Type qualifiers can be used to describe ephemeral qualities of the data manipulated in the program. For instance, Perl already has a type qualifier system with subtypes, that works at run-time: Taint mode. Generic type qualifiers could model type qualifiers at compile time, like Taint (but without it's precision) or many other properties that can be modelled with type qualifiers. Along with a generic subtyping system, implementing type qualifiers would require a way to describe a qualifier lattice and a way to annotate code. It is unknown to the author whether the current annotation system is sufficient. See CQual for more information about an existing system that implements Type Qualifiers in a practical way:

 http://www.cs.umd.edu/~jfoster/cqual/
Interprocedural Analysis

The type analysis needs interprocedural analysis to be truly useful. This may or may not have to support type polymorphism.

Test Harness

It would be nice to have a way to automatically generate TypeCheck tests for modules.

REFERENCES

The author has written a paper explaining the need, operation, results, and future direction for this project. It is available at the following URL:

  http://www.umiacs.umd.edu/~bargle/project2.pdf

This is suggested reading for this release. In future releases, we hope to have a proper manual.

AUTHOR

Gary Jackson, <bargle at umiacs.umd.edu>

BUGS

This version is specific to Perl 5.8.1. It may work with other versions that have the same opcode list and structure, but this is entirely untested. It definitely will not work if those parameters change.

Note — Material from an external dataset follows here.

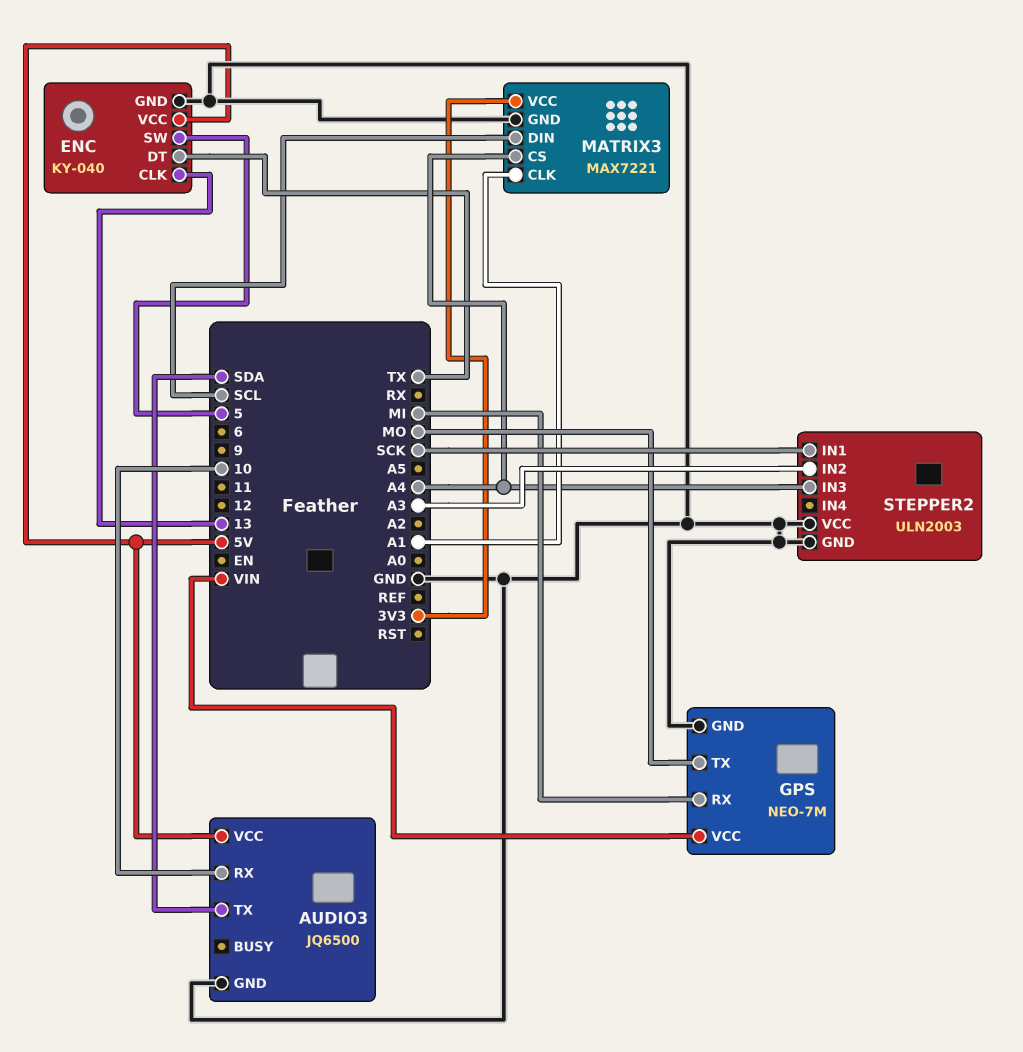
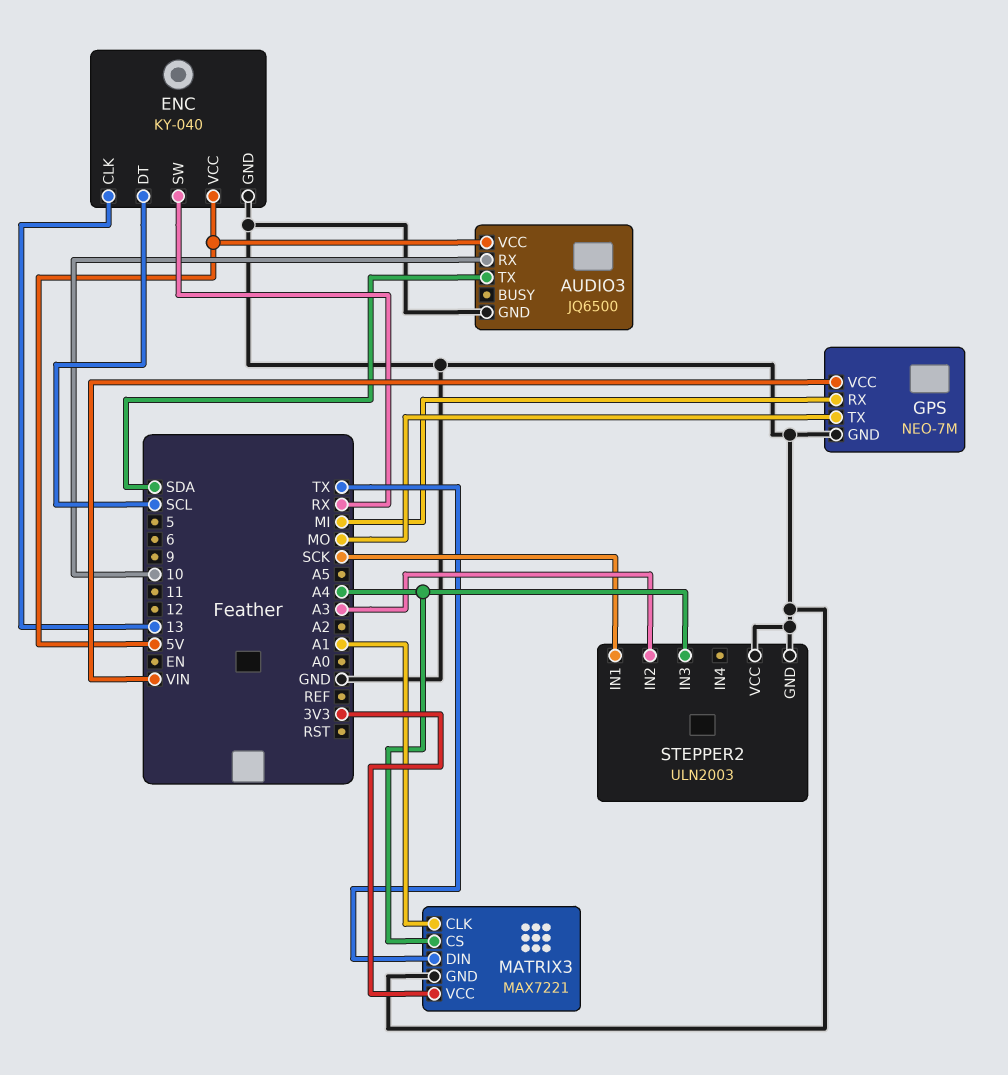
ENC pin DT: TX -> SCL
ENC pin SW: 5 -> RX
MATRIX3 pin DIN: SCL -> TX

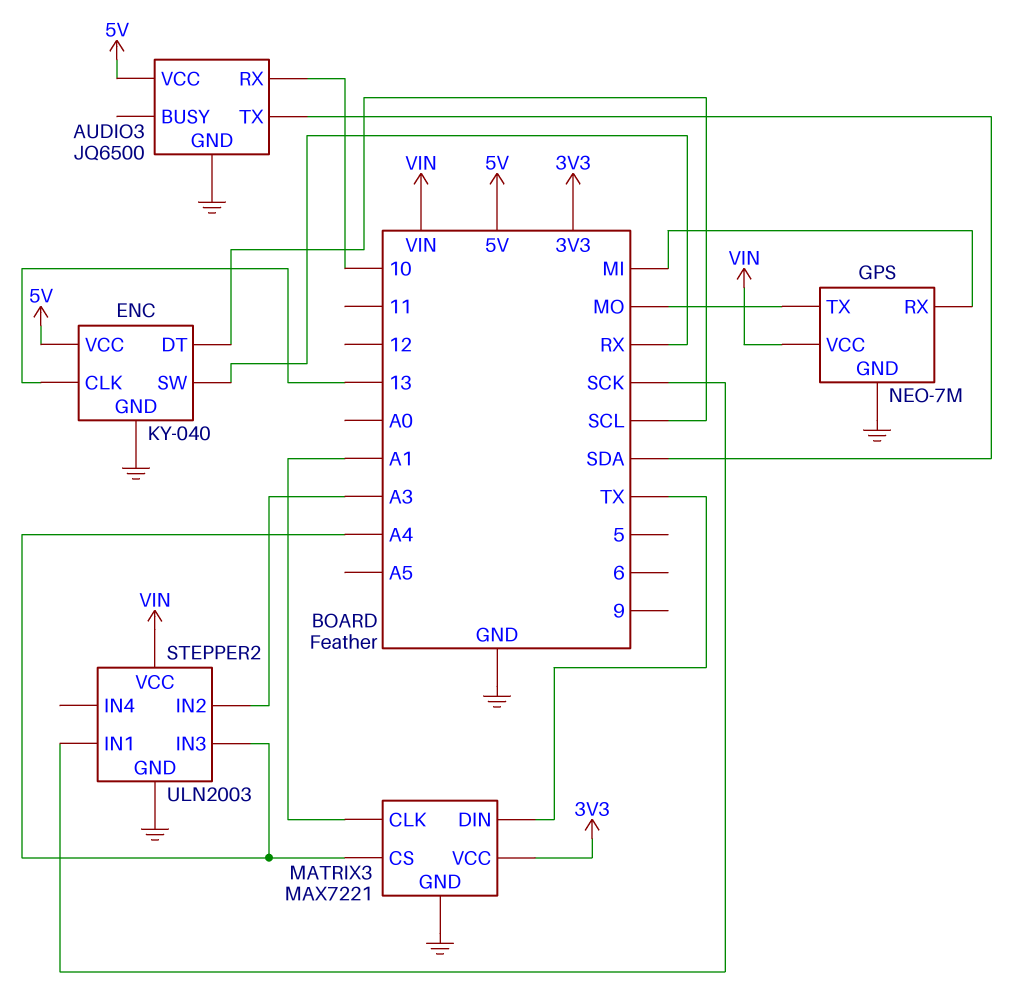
STEPPER2 pin VCC: GND -> VIN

Please report any bugs or feature requests to bug-devel-typecheck at rt.cpan.org, or through the web interface at http://rt.cpan.org/NoAuth/ReportBug.html?Queue=Devel-TypeCheck. I will be notified, and then you'll automatically be notified of progress on your bug as I make changes.

COPYRIGHT & LICENSE

Copyright 2005 Gary Jackson, all rights reserved.

This program is free software; you can redistribute it and/or modify it under the same terms as Perl itself.